First, are Exodons legal in Texas, U.S.A.

Second, how big a tank should I keep them in If I only want about 8 of them(I read less than 8 is bad)

Third, Does anyone else on this forum keep them?

Fourth, Do they come in albino forms?

Lastly, does petsmart or petco ever sell them?


----------



## bmlbytes (Aug 1, 2009)

Aspects just recently posted about them.
http://www.fishforums.com/forum/fish-aquarium-pictures/26959-xos.html


----------



## aspects (Feb 1, 2009)

first things first. Exodons, contrary to what the common name might lead you to believe, are not "tetras" as you have come to know them. No more than a payara is a "tetra". 
Exodons are a monotypic characin, who don't belong to any other sun category. 

For more info on exodons, visit my page here: www.exodonparadoxus.blogspot.com 

Now on to your questions. 

- as far as I know, exodons are not restricted for import anywhere in the US.

- without knowing the details of your set up (filtration, maintenence, etc) I would suggest sticking to the 1"/gal rule. That would give you between a 20 and 30g tank. 

- besides myself, I don't know if anyone else here keeps them. I don't believe so. 
I have quite a few myself. Somewhere around 2-300. 

- no, as far as I have seen in my resear h, there is no other color variant. 

- no. I would not count on seeing them at petsmart any time soon. They are not a very common species, and you will likely have to special order them through your LFS.


----------



## Albino_101 (Aug 14, 2008)

Thanks aspects, you appear to care for many of these guys, any chance I could buy some from you possibly?

I have a 60 gallon tank that they will be going into.


----------



## aspects (Feb 1, 2009)

sadly, no. even if i were able to ship them to you, it would end up costing you an arm and a leg in shipping alone. (anything going in or out of hawaii is difficult and expensive to ship. especially livestock)

your best bet is to contact a few of your LFS (not "big box" stores like petsmart or petco, but rather the local independent fish shops). let them know what you are looking for, and have them contact their suppliers. you may not get them right away, but it will be well wort the wait.


----------



## lohachata (Jan 27, 2006)

although i have them available. they would still be a bit costly to get to you..at $6.00 each , with a minimum purchase of 10 , plus about $25-$40 shipping...
winds up to be 8-10 bucks a fish


----------



## Albino_101 (Aug 14, 2008)

Lohachata that is not that expensive in my opinion, then gain I am what people might consider "well off".


----------



## redpaulhus (Jan 18, 2005)

I've actually (sadly) seen them in a local Petco - picture a small tank with two rainbowfish cowering in one corner (and a few bodies on the gravel), and a single Exodon sitting in the middle of the tank -- they didn't know enough to not put them in with $10 rainbowfishes, or to keep them in large groups - I wonder how many they inadvertently sold to people as "community" fish ?

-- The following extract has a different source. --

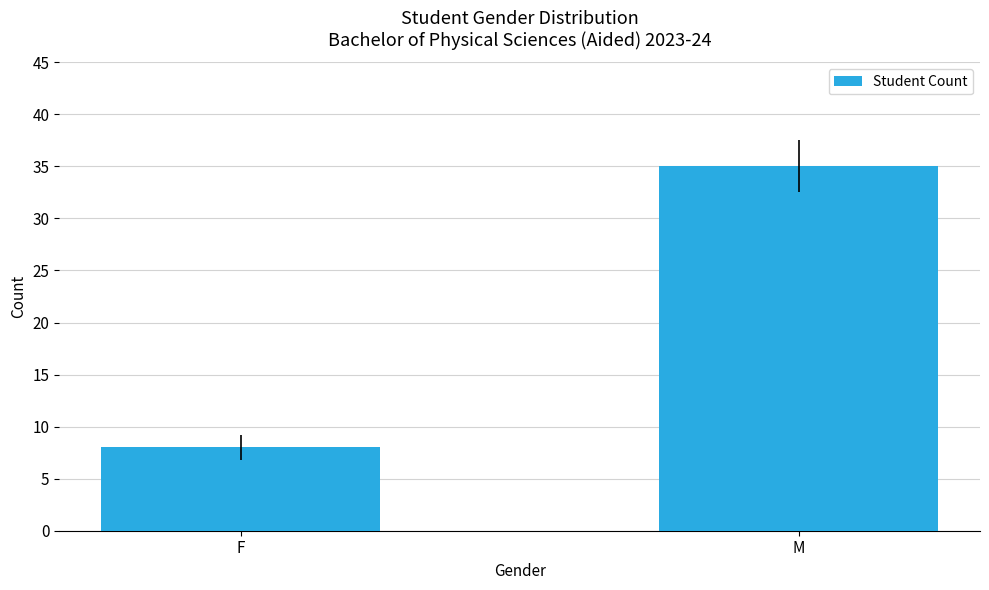

True or false: the data shows 8 at F.

True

We sell them in my LFS for about $7-8 each, and I usually recommend a school of about 10 in a 30g tank as a minimum. 
Very cool fish :mrgreen:
I know Neale Monks has written a few articles on them recently, I think the latest was in a recent issue of TFH.

as an aside, I find the definition of "tetra" from wikipedia to be a pretty good guide to what is admittedly an undefined "grouping" of fishes (or at least what the definition says today, since it could be complete different in the future)
http://en.wikipedia.org/wiki/Tetra
:mrgreen:


----------